Intent handler maps the number of features or interactions a skill offers. A Skill service can have many Intent Handlers, each reacting to different intents triggered by different spoken words which we developers specify.
Skill Interface:
The skill interface configuration is the second part of creating a skill, where we specify the words that would trigger intents of skill service defined above.
The Skill interface is what is responsible for processing users' spoken words. It handles the translation between audio from the user to events the skill service can handle. It sends events so the skill service can do its work. Skill Interface is also where we specify what a skill is called. So user can invoke it by name when talking to a Alexa enabled device,
ex. “Alexa, ask Greeter to say Hello“
It's the name users would address a skill. This is called the skill invocation name. For example, we are naming our skill as Greeter.
Within the Skill Interface, we define the skills interaction model. Interaction model is what trains the skill interface so that it knows how to listen to the user's spoken words. It resolves the spoken words into specific intent events. You define the words that should map to particular intent names in the interaction model by providing a list of sample utterances. A sample utterance is a string that represents a possible way a user may talk to the skill. These utterances are used to generate a natural language understanding model. This resolves users' voice to our skills' intents.
We also declare an Intent Schema on the interaction model. The intent schema tells the skill interface, what intents the skill service implements. Once we provide the sample utterances, the skill interface can resolve the user’s spoken words to the specific events the skill service can handle. An example is the “Hello World” Intent event in the skill we are going to build.
We will provide both the sample utterances and the intent schema in the alexa skill interface. When defining the sample utterances, consider the variety of ways the user might try to ask for an intent. A user might say, “Alexa, ask Greeter to say Hello”, or the user might also say “Alexa, ask Greeter to say Hi”, providing a comprehensive list of sample utterances to the interaction model. It’s important for making the user experience smoother by making the chances of a match.
After having set up the skill interface with sample utterances to recognize voice patterns to match our skill services intents, the fourth journey of the request, between skill interface and skill service can take place.

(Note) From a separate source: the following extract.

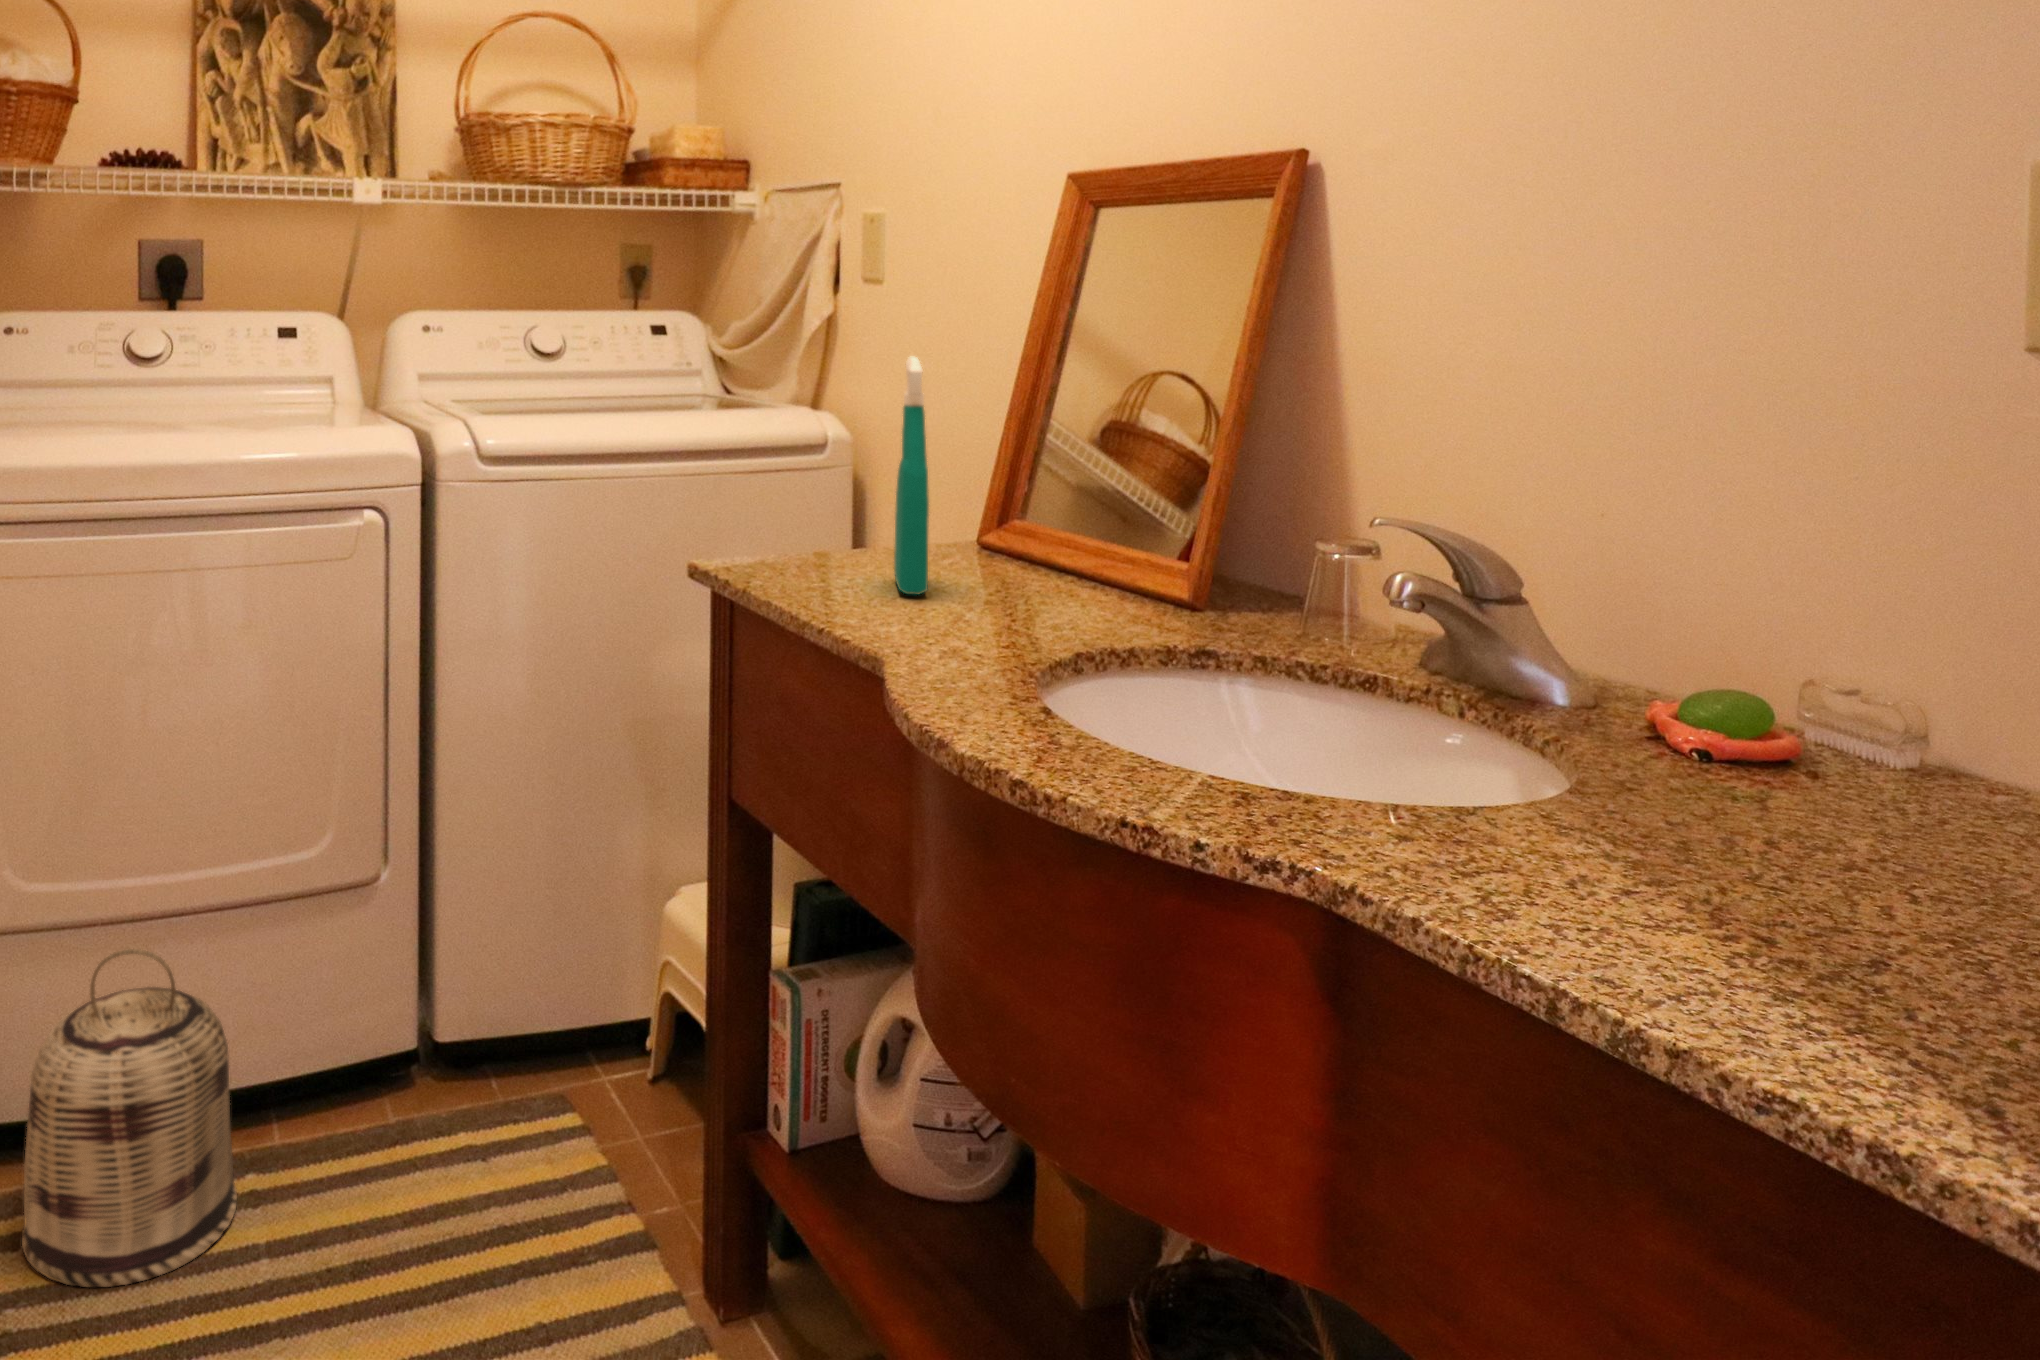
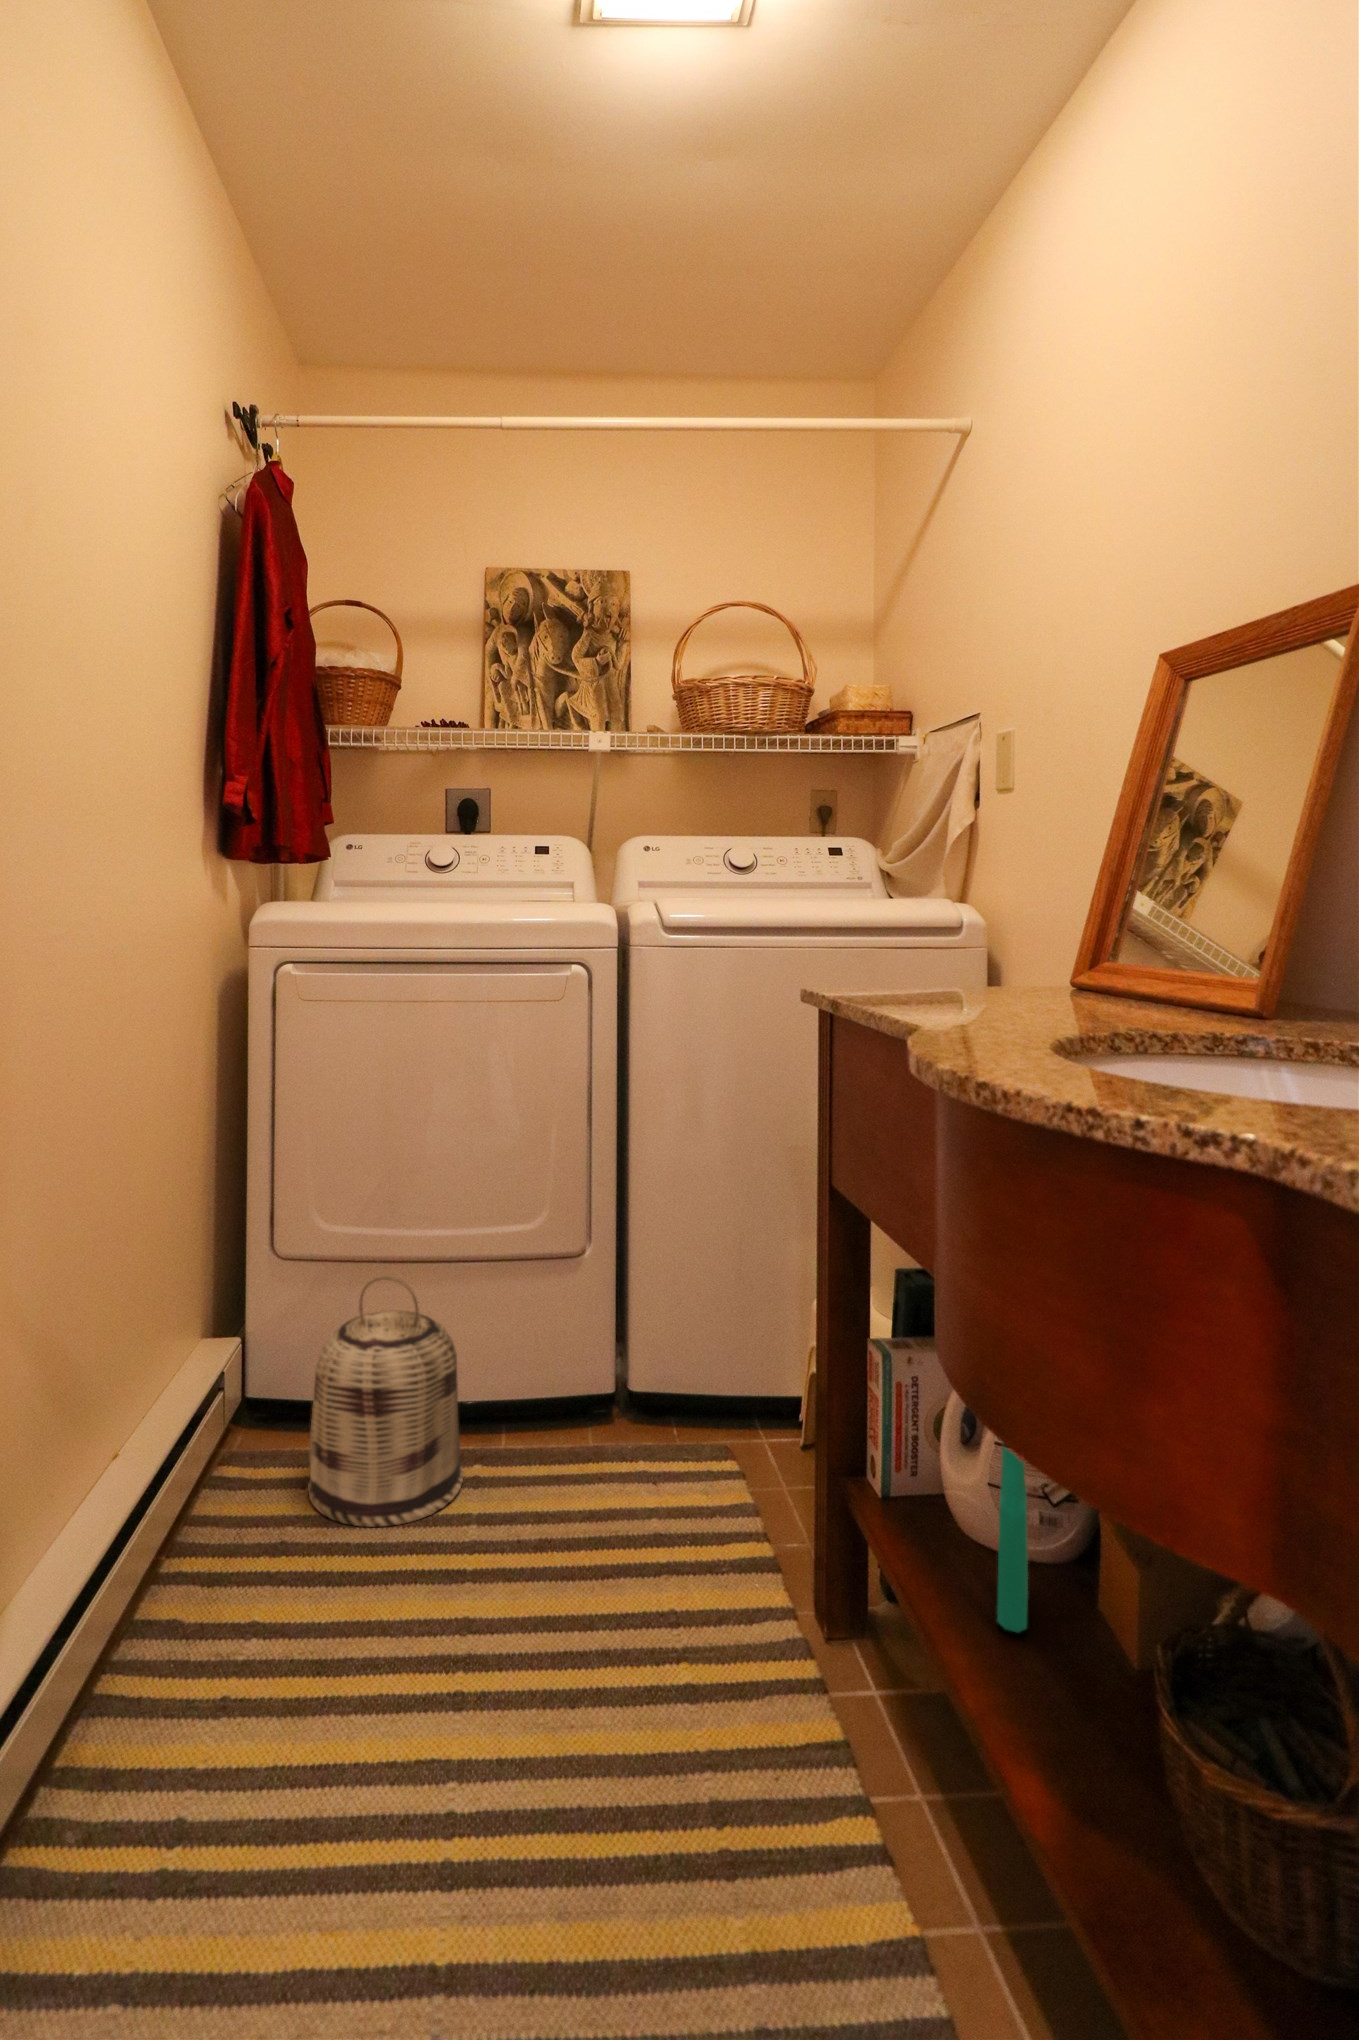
spray bottle: present [894,356,929,595] -> present [997,1447,1028,1632]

User Interaction Flow (source: https://developer.amazon.com/public/solutions/alexa/alexa-skills-kit/overviews/understanding-custom-skills)
Here is how user’s spoken words are processed by the Greeter Skill.
The user says, “Alexa, ask the user to say Hello”, the skill interface resolves the audio to an intent event because we can figure out the interaction model. We set up an invocation name
as Greeter and we provide the interaction model with sample utterances in the skill interface. The sample utterances list include “Say Hello”.
So the skill interface was able to match the user’s spoken words to the intent name.Now that the event is recognized by the skill interface it is sent to skill service, the matching intent handler is triggered. The intent handler returns an output speech response of “Hello” to the skill interface which is then sent to the Alexa device. Finally the device speaks the response.
source: https://github.com/bignerdranch/developing-alexa-skills-solutions/blob/master/coursebook/haIntro_Chapter.pdf
Summary:
An alexa skill is made up of Skill Interface and a Skill Service. The skill interface configuration defines how users' verbal commands are resolved to events which are then routed to the skill service. This way one can create an Alexa Skill, with an alexa skill you will write a skill service, configure a skill interface and test and deploy skill.